Eve hunched her shoulders against the November wind that blew through her jacket as she left the ministry building. She hurried to the stairs to the Underground, the streets crowded with jostling people heading home after work. Life went on in London in spite of the widespread damage and destruction. The Nazis had bombed the city relentlessly every night for the past month, striking countless historic landmarks—St. Paul’s Cathedral, Westminster Abbey, Mansion House, the Law Courts, even Buckingham Palace.
The Nazis dropped incendiaries first, igniting fires to guide their bombers through the blackout. Sandbags lay piled on every street to douse the fires. Every home and business had a stirrup hand pump, and everyone in London knew how to use it.
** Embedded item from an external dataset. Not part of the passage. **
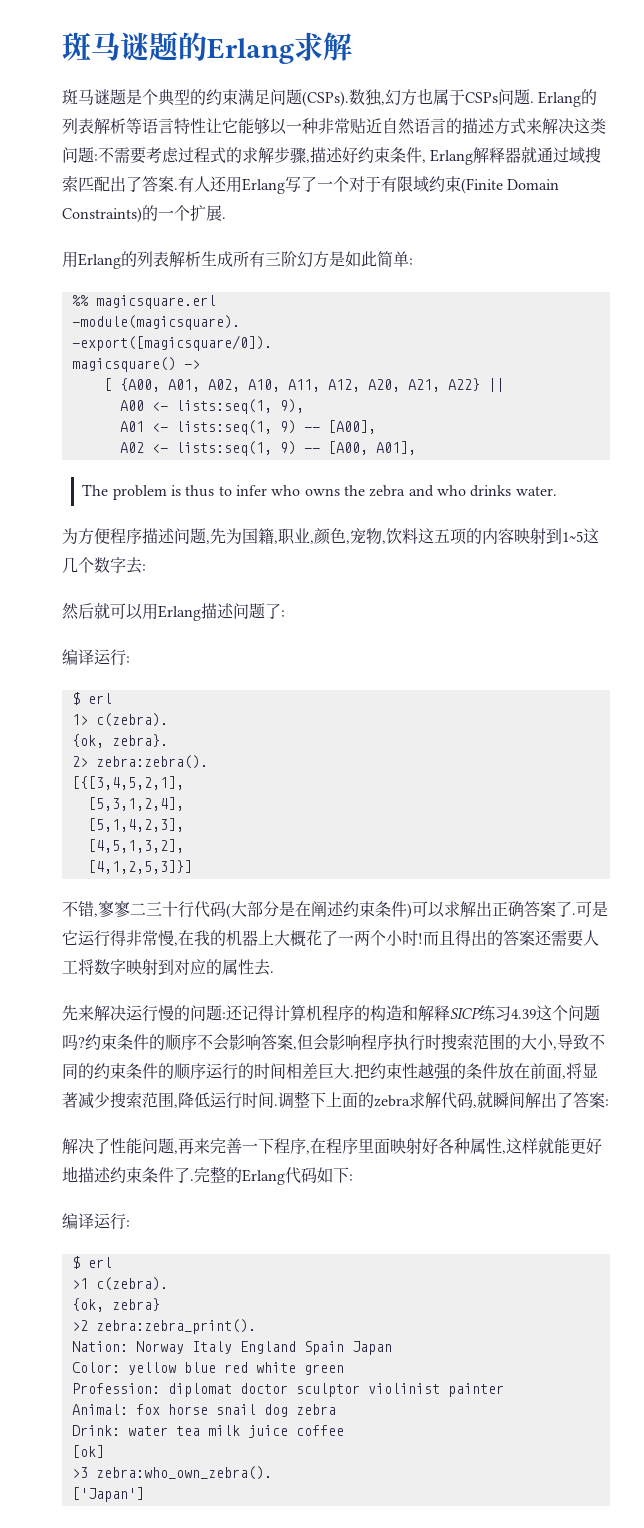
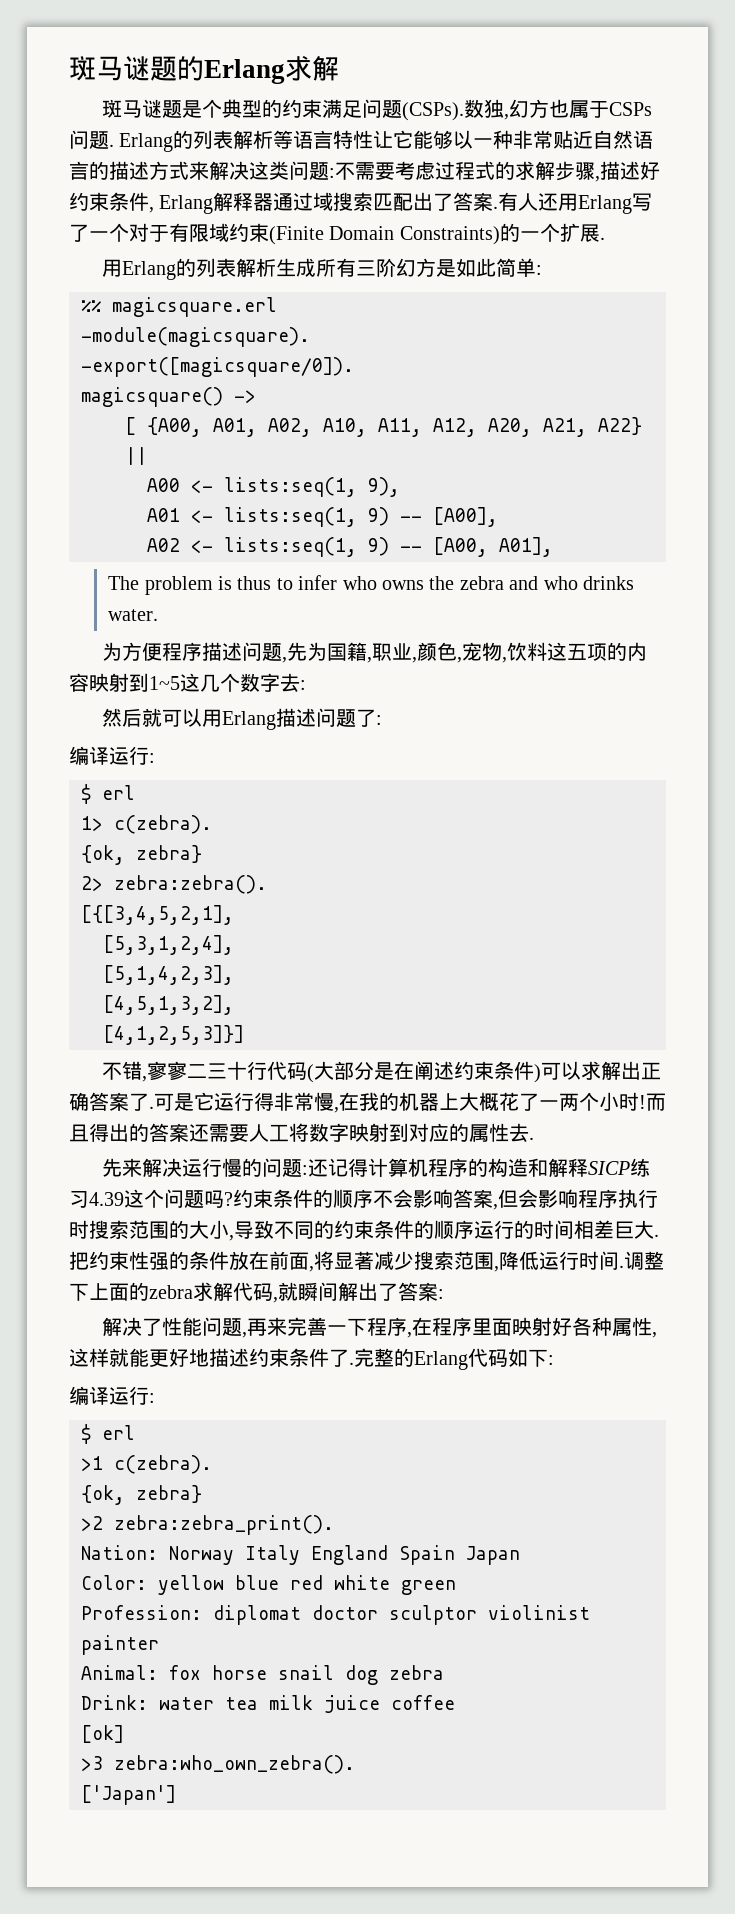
[521,147,538,163] 就 -> (274, 202) none
[111,734,168,747] zebra}. -> [136,845,202,863] zebra}
[418,1063,434,1079] 越 -> (149, 1260) none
Eve detoured around a cordoned-off street, passing an apartment building with its outer wall sheared off, leaving people’s belongings dangling on tilting floors. She shuffled down the stairs to the Underground with hundreds of others. The station platforms, the stairs, and even the rails would soon fill with people who didn’t have an Anderson shelter in their yard or a public shelter nearby. Some people had already lined up to stake claim to their nightly spot. They were supposed to stay behind the yellow lines until after the evening commute before settling down to endure another night of terror, but many ignored the rules.